“They stripped you naked and threw you face down on the ground”, or “every day the same five men raped me, sometimes they took turns during the day, on several occasions I wanted them to kill me”; those quotes are only two of the multiple testimonies compiled by the Nicaragua Human Rights Collective Nunca+, and published recently in the framework of the International Day in Support of Torture.
This report, based on 158 testimonies, reveals that some 40 different types of torture “at the hands of the State” have been committed in Nicaragua since the beginning of the political crisis that erupted in this Central American country in 2018 and continues until the date.
Gonzalo Carrión, from the Nicaragua Human Rights Collective Nunca+, told the voice of america that what “initially began as a policy of arrests and torture to suppress protests and punish people who rose up against the regime evolved and was sustained over time as a tool to ensure impunity and impunity for the ruling couple” .
The abuses against opponents would have occurred in various penal centers and other “clandestine” places during the protests against President Daniel Ortega at the hands of police officers and people related to the ruling party, the report concludes.

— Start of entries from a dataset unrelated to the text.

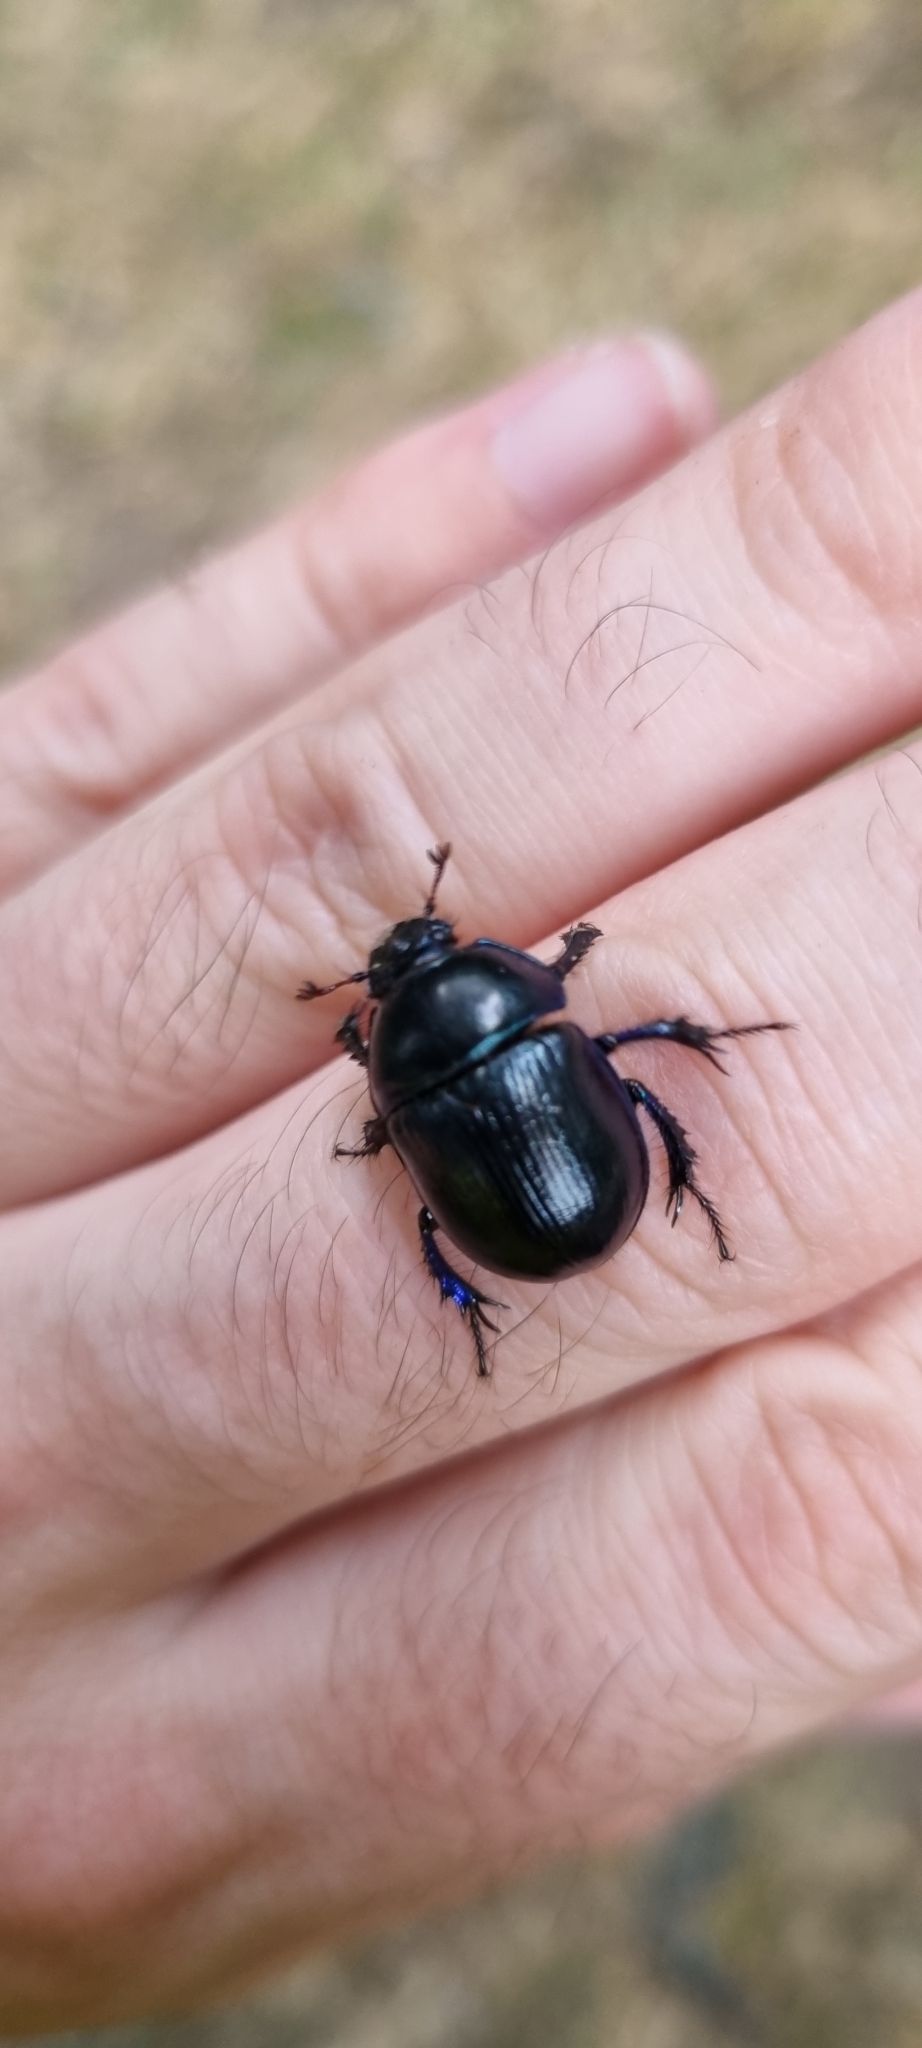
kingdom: Animalia
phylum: Arthropoda
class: Insecta
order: Coleoptera
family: Geotrupidae
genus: Anoplotrupes
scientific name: Anoplotrupes stercorosus
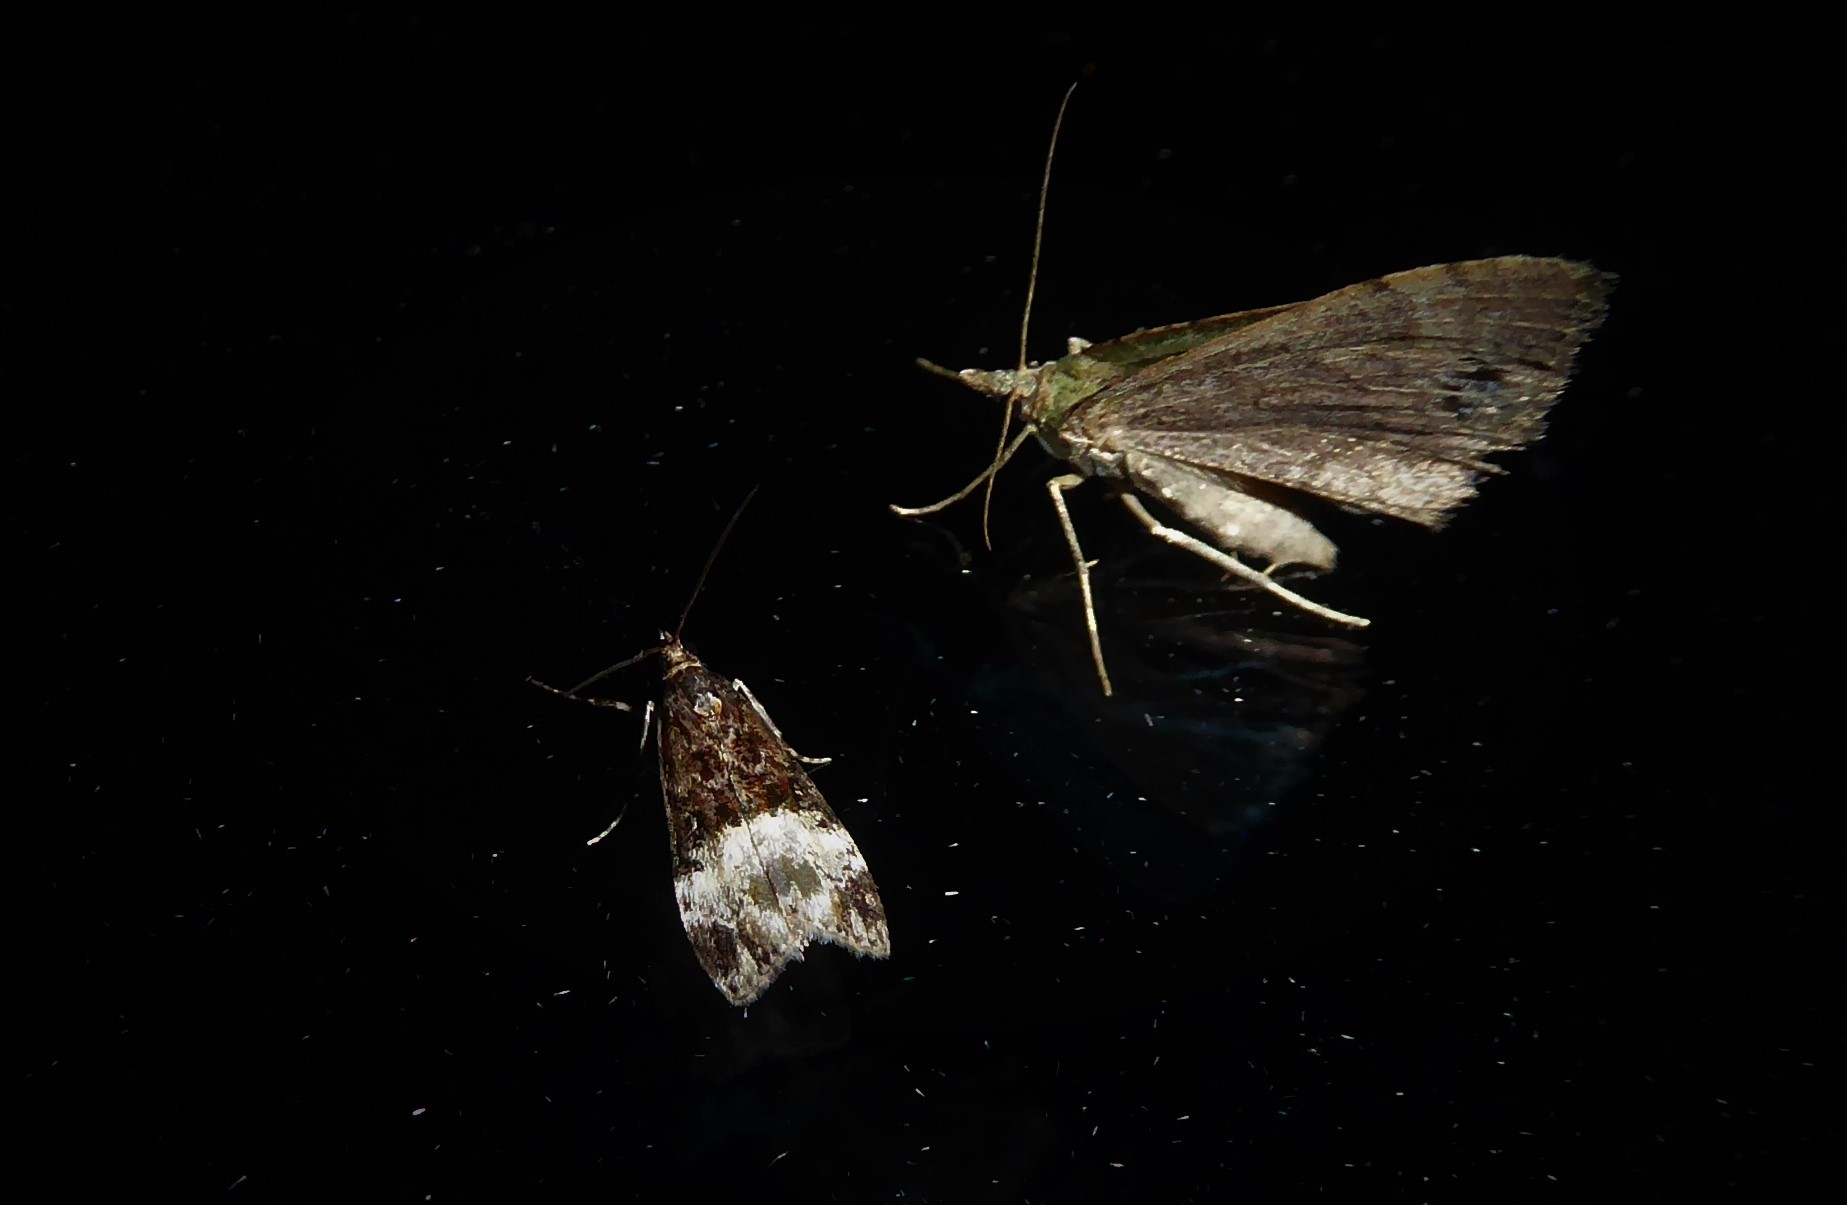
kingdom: Animalia
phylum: Arthropoda
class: Insecta
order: Lepidoptera
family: Crambidae
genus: Scoparia
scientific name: Scoparia minusculalis
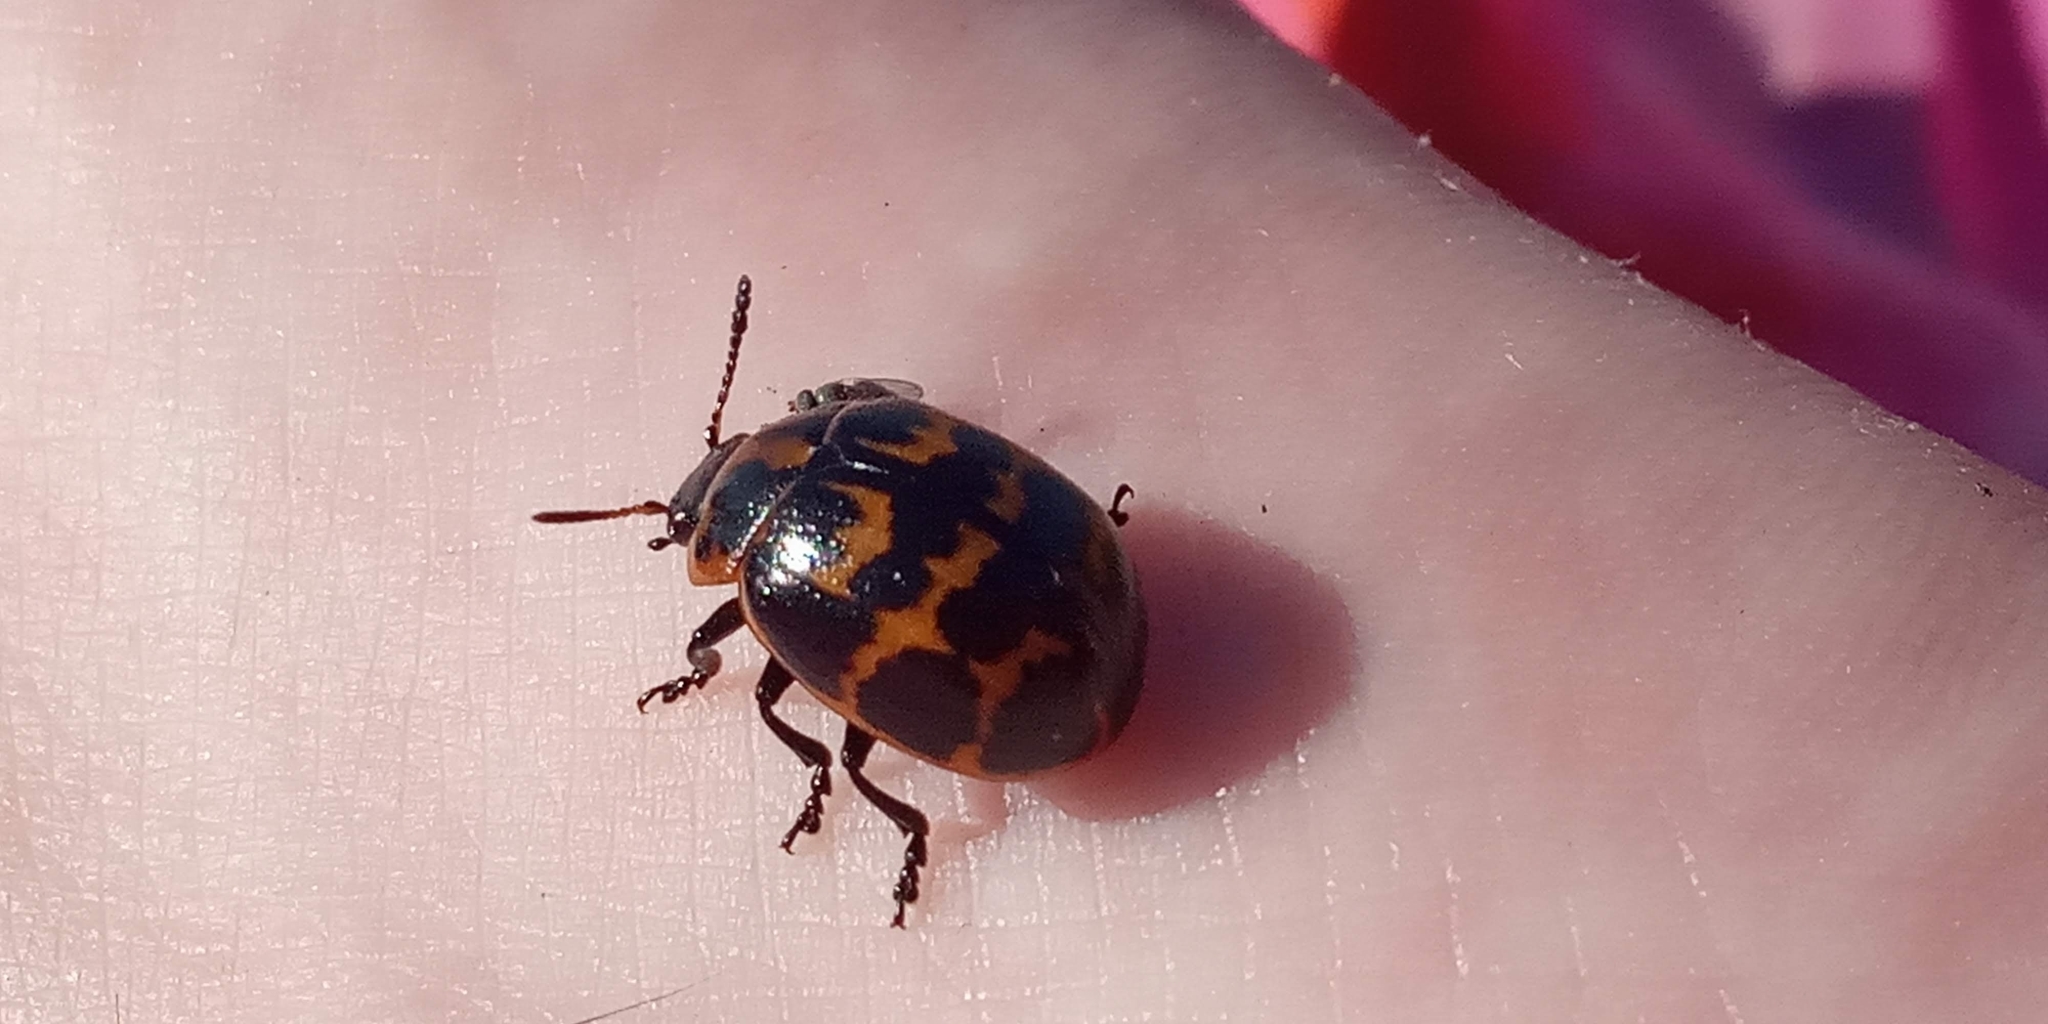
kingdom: Animalia
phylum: Arthropoda
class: Insecta
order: Coleoptera
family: Chrysomelidae
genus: Platyphora
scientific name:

The forms of torture recorded range from beatings, to the imposition of electric shocks, strangulation, lacerations, and sexual abuse.
The government of Daniel Ortega did not immediately respond to a request for comment from the VOA.
A new pattern: temporary disappearance
The agency’s report shows a new pattern against opponents of the Nicaraguan government: temporary disappearance. This method, the report explains, is applied to detainees who are not charged or brought immediately to justice.
On the other hand, from the collective, Carrión said that the relatives of some political prisoners are also subjected to cruel treatment and make them suffer, “as their loved ones suffer in prison.”
“Torture transcends dates as does the pain of so many people who demand freedom in Nicaragua. Torture is a crime of international order and is one of the crimes against humanity and the Collective, since it was founded in exile, has been proposed to continue documenting through the initiative that we started”, concludes Carrión.